I understand the drop of the half star as nothing is perfect but goddamn the 970 looks like it comes about as close a it gets!
So far MSI Twin Frozr V is the best cooler.
So far MSI Twin Frozr V is the best cooler.
Why are the stats compared to the GTX 680 and not the 780/ 780Ti etc?
The issue is, other than looks, what separates these two cards? Performance is almost identical across the board from FPS to temps and thermals.

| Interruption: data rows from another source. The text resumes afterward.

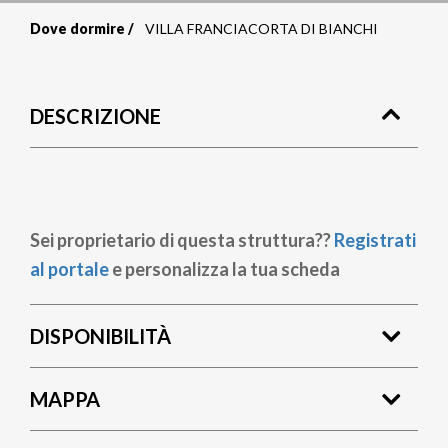
Dove dormire
VILLA FRANCIACORTA DI BIANCHI
Briciole
di
DESCRIZIONE
pane
Sei proprietario di questa struttura??
Registrati
al portale
e personalizza la tua scheda
DISPONIBILITÀ
MAPPA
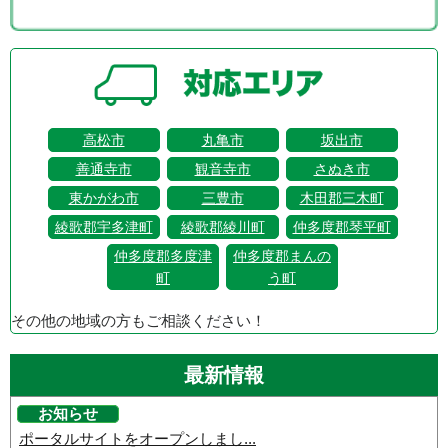
高松市
丸亀市
坂出市
善通寺市
観音寺市
さぬき市
東かがわ市
三豊市
木田郡三木町
綾歌郡宇多津町
綾歌郡綾川町
仲多度郡琴平町
仲多度郡多度津
仲多度郡まんの
町
う町
その他の地域の方もご相談ください！
最新情報
お知らせ
ポータルサイトをオープンしまし...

i cant decide between the msi and asus 970. I prefer the single 8 pin connector and backplate on the asus but the MSI has better cooling is cheaper and is slightly faster =/
Msi site says the hdmi is 1.4 not 2.0
What gives?
you have cash or not, must get it, performance better than 780 + 150Watts + cheaper? OMFGGG
To be fair, the MSI seems to beat the Asus by a couple of fps in every game that I looked at.
Is the extra 6pin for overclocking? I read on another article that the 900 series can handle a lot of overclocking. So, would it be for overclocking stability if it’s able to surpass the amount the 8 pin can handle?

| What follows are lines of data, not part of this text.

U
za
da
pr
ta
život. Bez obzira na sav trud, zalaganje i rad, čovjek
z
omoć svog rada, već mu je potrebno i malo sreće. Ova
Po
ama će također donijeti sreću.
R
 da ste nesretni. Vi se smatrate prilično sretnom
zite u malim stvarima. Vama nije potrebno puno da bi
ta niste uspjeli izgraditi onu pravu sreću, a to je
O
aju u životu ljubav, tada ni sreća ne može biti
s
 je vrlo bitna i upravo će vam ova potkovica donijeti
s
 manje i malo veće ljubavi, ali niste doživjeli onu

So for 700$ (two GTX 970), we can play in 4K without problems.
Official Certification by the HDMI consortium. The components are 2.0 (NVIDIA spec) just the card itself hasn’t passed the certification yet. No issue.
We actually use the 6 and 8-pin to separate the voltage between the GPU VRM and the memory/io/fan vrm. so, no, it doesn’t guzzle more power when connected, but does allow us to deliver cleaner power to the card.
I suspected that, but thank you for confirming since i had no 4k monitor here to confirm.
The card rocks.
This information should have been delivered to reddit/r/buildapc as that is where most conversation surrounding components and sales occur. Many people were concerned about the 1.4 listing and bought a different brand instead. At a minimum, if should have been mentioned to your selected YouTube reviewers so they could have clarified.
the MSI GTX 970 Gaming is by a long shot better than asus and especially the EVGA cards.
the reference design for the GTX 970 uses a 4+1 power phase design. 4 for the GPU, 1 for the memory. asus uses a 5+2 phase design while MSI beats them all with a 6+2 configuration.
also, asus strix GTX 970 uses a single 8 pin PCE I power input while MSI uses two power inputs, 8 pin and another 6 pin. this will allow much higher overclocks, assuming the chip on your card can handle it.
i have a pair of MSI GTX 970 Gaming cards. one overclocks to 1500MHz the other to 1560MHz with no voltage mods. in SLI they are about one and half times faster than the R9 295×2 i returned last week. they are also dead silent, use less power and produce less heat.
i paid about $680 for the two of them. at this price the performance is just incredible. i’ve been a long time fan of nvidia (but i have owned ATI/AMD cards) but i did not expect them to price this card so low.
Having looked at further benchmarks, the MSI GTX 970 blows the competition away – cheaper than the Strix, more powerful, just as quiet, bigger OC headroom. Unless AMD come out with something amazing, it’ll be my next gpu.
I think the Min and Average values in the Metro: LL benchmark are incorrect and have been confused for the Average and Max values respectively.
I just tested my MSI GTX 970 Gaming 4G (at stock like here with exactly the same settings) and my Average: 45 fps and Max: 118. You show the same numbers as the Min and Average respectively.
Shut up
Crazy how this beast rivals the GTX 980 stock AND is ultra efficient/silent. Madness!